Indeed, the most interesting purposes of U.S. policy demand partners. How shall we count the ways? Fighting terrorism, remaking the Middle East, defanging the nuclear ambitions of Iran and North Korea, dollar stability, free trade, global catastrophes such as the Asian tsunami, the collapse of Africa.

And the Europeans? France is an economy-class power always looking for an upgrade. Germany is also experimenting with an expansive role, but its economy keeps sputtering while its army keeps shrinking. Britain will not submit to the dictates of either. Yet all of Europe has learned over the past three years that its ambitions exceed its reach. Europe's medium powers can stymie Mr. Big; they cannot do without him.

So this is a good time to get down to business. With Rice's advance team having smoothed the road, the president, as he visits Europe later in the month, can count on allies/adversaries who are desperately seeking to close ranks again.

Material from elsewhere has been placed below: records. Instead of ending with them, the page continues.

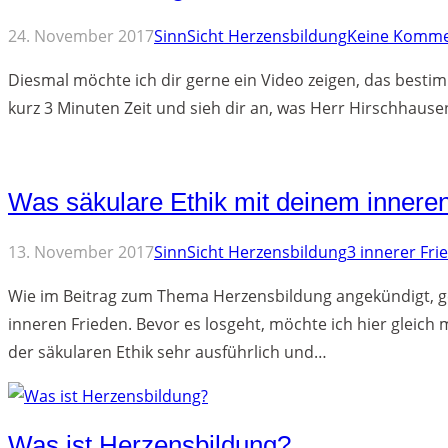
24. November 2017
SinnSicht Herzensbildung
Keine Komme
Diesmal möchte ich dir gerne ein Video zeigen, das bestimm
kurz 3 Minuten Zeit und sieh dir an, was Herr Hirschhause
Was säkulare Ethik mit deinem inneren
Kommenta
13. November 2017
SinnSicht Herzensbildung
3
innerer Fri
Wie im Beitrag zum Thema Herzensbildung angekündigt, ge
inneren Frieden. Bevor es losgeht, möchte ich hier gleich 
der säkularen Ethik sehr ausführlich und…
Was ist Herzensbildung?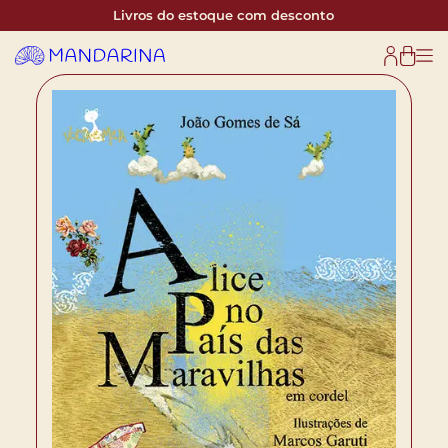
Livros do estoque com desconto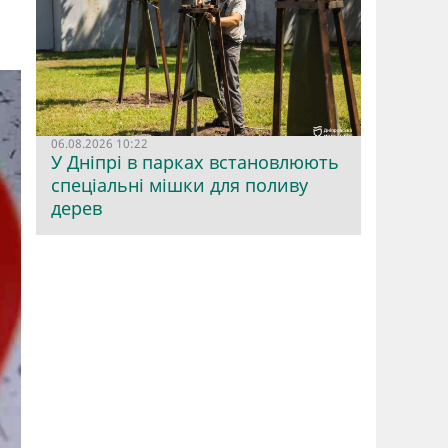
06.08.2026 10:22
У Дніпрі в парках встановлюють
спеціальні мішки для поливу
дерев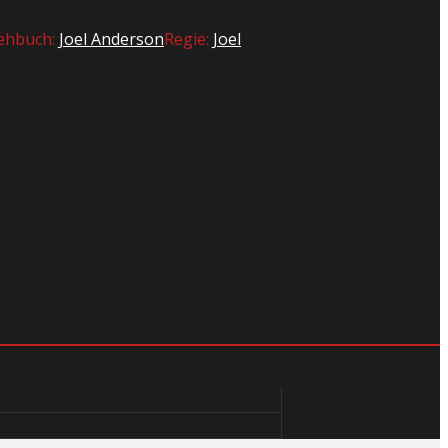
ehbuch:
Joel Anderson
Regie:
Joel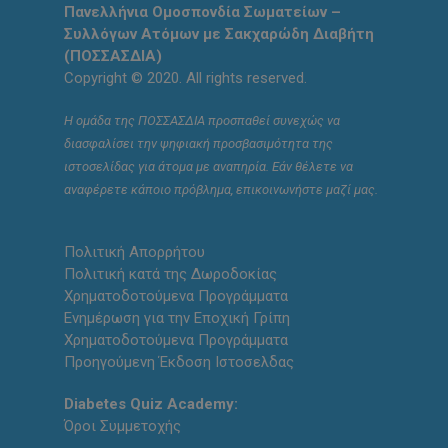
Πανελλήνια Ομοσπονδία Σωματείων –
Συλλόγων Ατόμων με Σακχαρώδη Διαβήτη
(ΠΟΣΣΑΣΔΙΑ)
Copyright © 2020. All rights reserved.
Η ομάδα της ΠΟΣΣΑΣΔΙΑ προσπαθεί συνεχώς να
διασφαλίσει την ψηφιακή προσβασιμότητα της
ιστοσελίδας για άτομα με αναπηρία. Εάν θέλετε να
αναφέρετε κάποιο πρόβλημα, επικοινωνήστε μαζί μας.
Πολιτική Απορρήτου
Πολιτική κατά της Δωροδοκίας
Χρηματοδοτούμενα Προγράμματα
Ενημέρωση για την Εποχική Γρίπη
Χρηματοδοτούμενα Προγράμματα
Προηγούμενη Έκδοση Ιστοσελδας
Diabetes Quiz Academy:
Όροι Συμμετοχής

Take the "Greater Middle East" and imagine Europe and the United States working in tandem rather than vying with each other for influence. Imagine a well-choreographed "good cop, bad cop" tack on Iran, with the United States providing the muscle, lack of which has consistently stultified the Europeans as they tried to sweet-talk Tehran into abandoning the bomb. Or Israel/Palestine. In the past, the United States and France have worked at cross-purposes, with Paris keener on competing than on collaborating with Washington in the Middle East. Together, the European Union and the United States could ensure that this promising post-Arafat moment does not vanish once more in the roar of terrorist bombs.

Or Iraq, where a valiant electorate has defied both the terrorists at home and the cynics abroad. People flocked to the polls at a rate -- 58 percent -- that exceeded voter participation in most recent U.S. presidential elections. The consensus in Berlin and Paris now reads like this: "We hated the war and the Bushies, but we can no longer cold-shoulder the Iraqis." There is a joint agenda here that cries out to be written.

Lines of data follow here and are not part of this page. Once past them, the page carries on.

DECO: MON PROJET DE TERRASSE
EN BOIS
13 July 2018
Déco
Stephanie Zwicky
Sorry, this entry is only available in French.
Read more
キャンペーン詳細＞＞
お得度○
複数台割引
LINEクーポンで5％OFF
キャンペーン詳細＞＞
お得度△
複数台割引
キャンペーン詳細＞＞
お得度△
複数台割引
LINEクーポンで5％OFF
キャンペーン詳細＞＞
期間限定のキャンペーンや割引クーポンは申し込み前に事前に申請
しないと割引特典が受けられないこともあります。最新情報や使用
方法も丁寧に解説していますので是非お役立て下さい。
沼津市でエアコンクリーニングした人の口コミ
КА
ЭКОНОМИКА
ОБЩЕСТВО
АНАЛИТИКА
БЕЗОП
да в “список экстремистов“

Who needs friendship when there are so many interests that beg to be harnessed? This is why the new secretary of state did the right thing when she chose Europe for her first foray abroad. It was a beau geste and a smart one, to boot. Less Rummy, more Rice -- that is a promising curtain-raiser for the president's second term.

The writer is editor of the German weekly Die Zeit and the Abramowitz Fellow at the Hoover Institution at Stanford University, where he is also a visiting professor of political science.